Known to keep his designs functional, Suneet says he is among those whose designs are most vulnerable to piracy. “I have come across owners of sari stores, congratulating me for their business. I ask them, ‘Where is my royalty!’ ” He insists that what keeps his creations young is his 150-odd team. “The oldest is 31 and the youngest, 21.”
Less-travelled path
This takes us to his youth. Suneet recalls how his parents allowed him to take the less-travelled path. “My father was a textile consultant. He was open to discussing everything but there was zero tolerance when it came to indiscipline and morals. He wanted me to pursue a course in the arts. I was interested in sculpture and went to London.”
Suneet did a foundation course in sculpture and painting but his interest slowly veered towards dressing up those sculptures and he ended up graduating from the London School of Fashion in costume history.
Morals, however, didn’t come in the way despite his proximity to people from the fraternity, where personal preferences are varied. “All were welcome in my home.

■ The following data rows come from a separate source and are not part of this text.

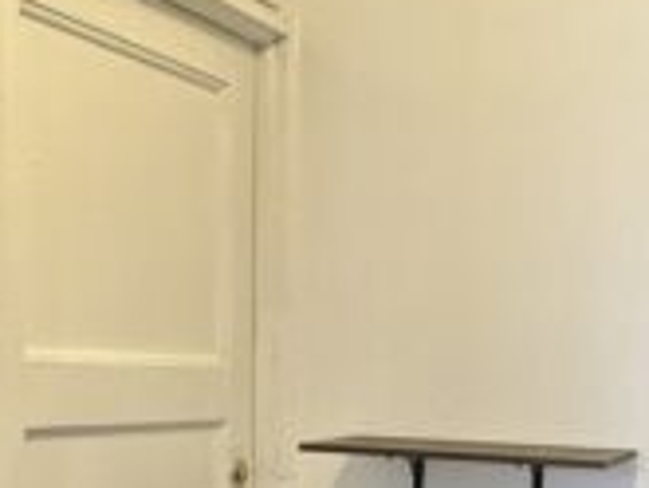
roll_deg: -1.0
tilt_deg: -6.6
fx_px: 1220
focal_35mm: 65
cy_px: 512
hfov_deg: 29.8
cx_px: 366
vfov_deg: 21.6
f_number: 2.2
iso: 200
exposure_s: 1/60
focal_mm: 2.22
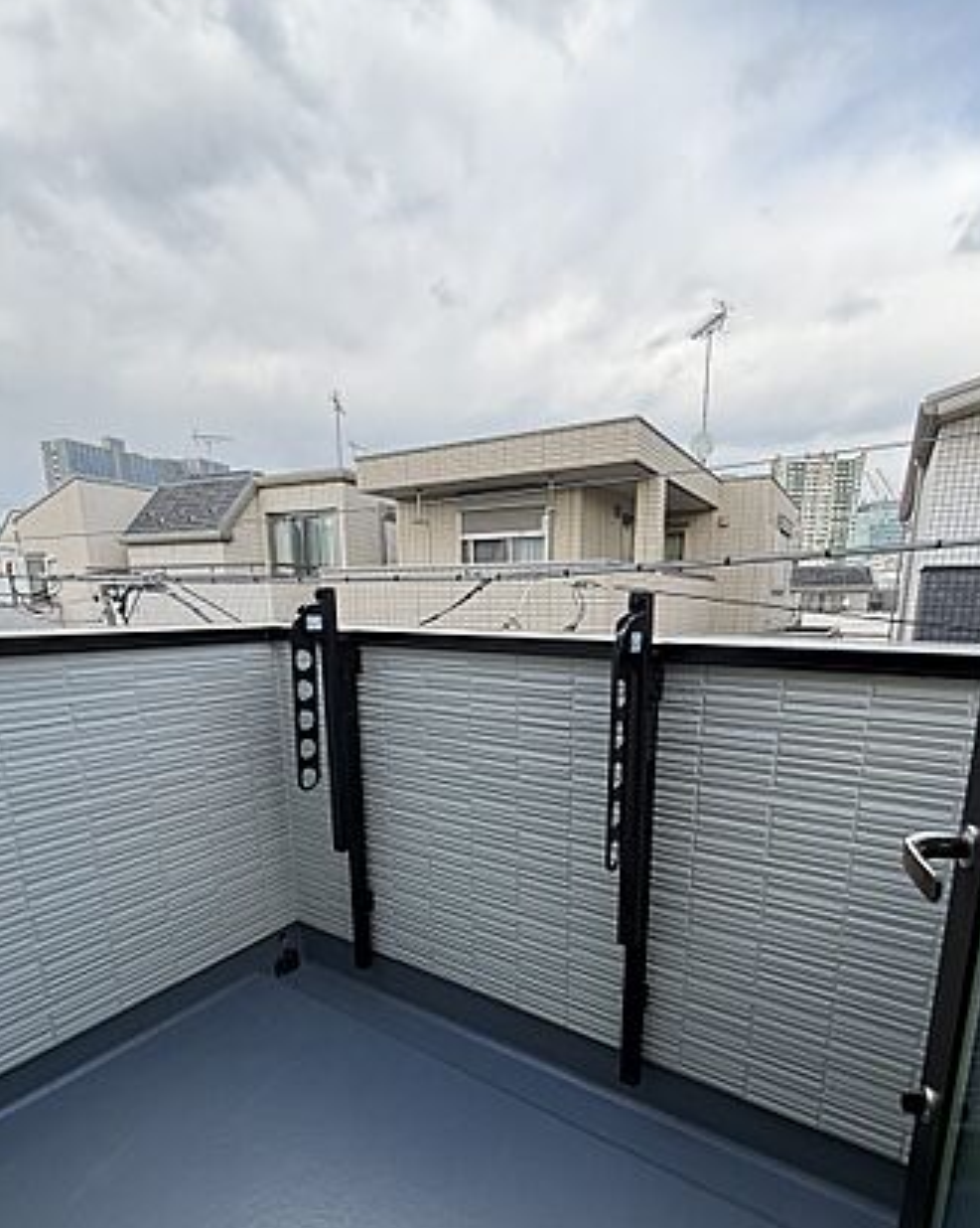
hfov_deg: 76.7
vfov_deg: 88.7
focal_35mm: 17
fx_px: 617
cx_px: 539
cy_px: 727
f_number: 2.2
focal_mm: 2.22
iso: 64
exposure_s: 1/461
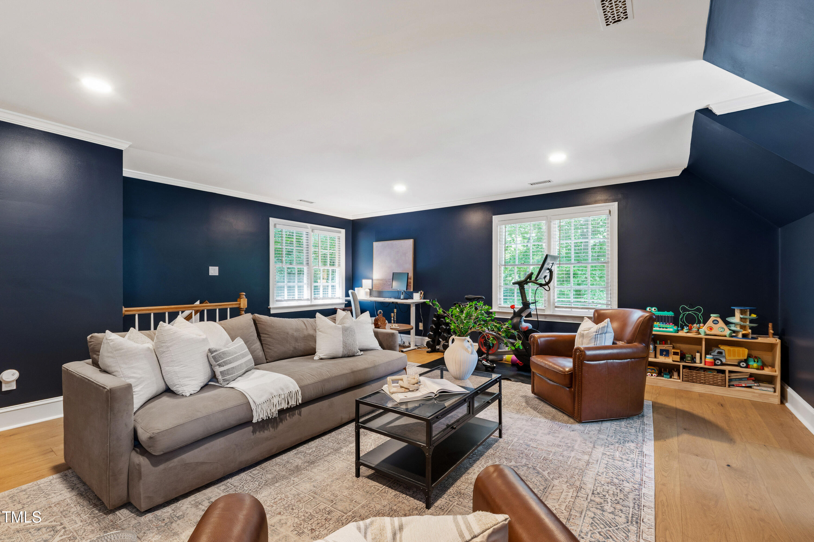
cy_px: 271
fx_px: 339
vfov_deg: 77.3
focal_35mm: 15
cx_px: 407
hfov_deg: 100.4
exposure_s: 2
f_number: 8
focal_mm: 10
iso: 100
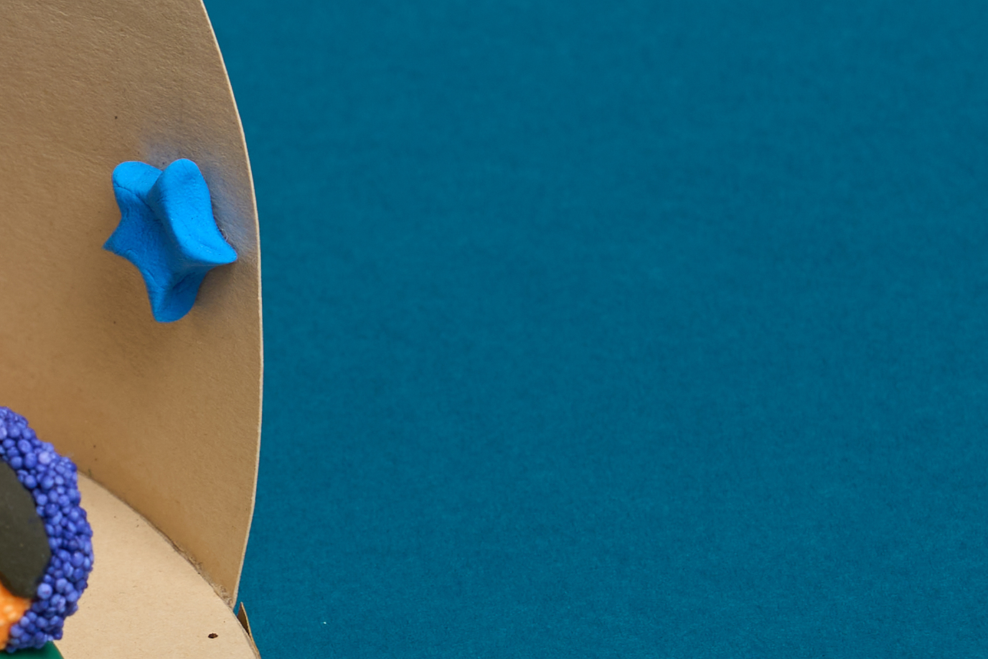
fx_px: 8370
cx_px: -524
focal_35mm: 305
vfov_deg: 4.5
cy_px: 298
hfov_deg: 6.7
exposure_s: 1/100
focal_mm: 70
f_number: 10
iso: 160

Yes, the female body fascinates me but, I believe sex is the outcome of true love. I don’t attach the word sexy to a female form. To me, a smile or a dish could be sexy as well.”
Back to the present, Suneet was recently offered the presidency of the Fashion Design Council of India, but he refused. “I don’t want to get into a muddle. I am a founding member of the FDCI but I’ve never been on the Board. I may not even participate this year, as I have two big shows coming up around the same time.”
The need of the hour, he sums up, is to revive the debate on design. “In Japan, they have the Metropolitan Museum, where the entire costume history of the country is preserved. There is nothing like it here. Till date, only the sari and Indian motifs have been able to make an impact on the world. It is for the media, which seems obsessed with Bollywood, and designers to work together and rekindle the design debate.”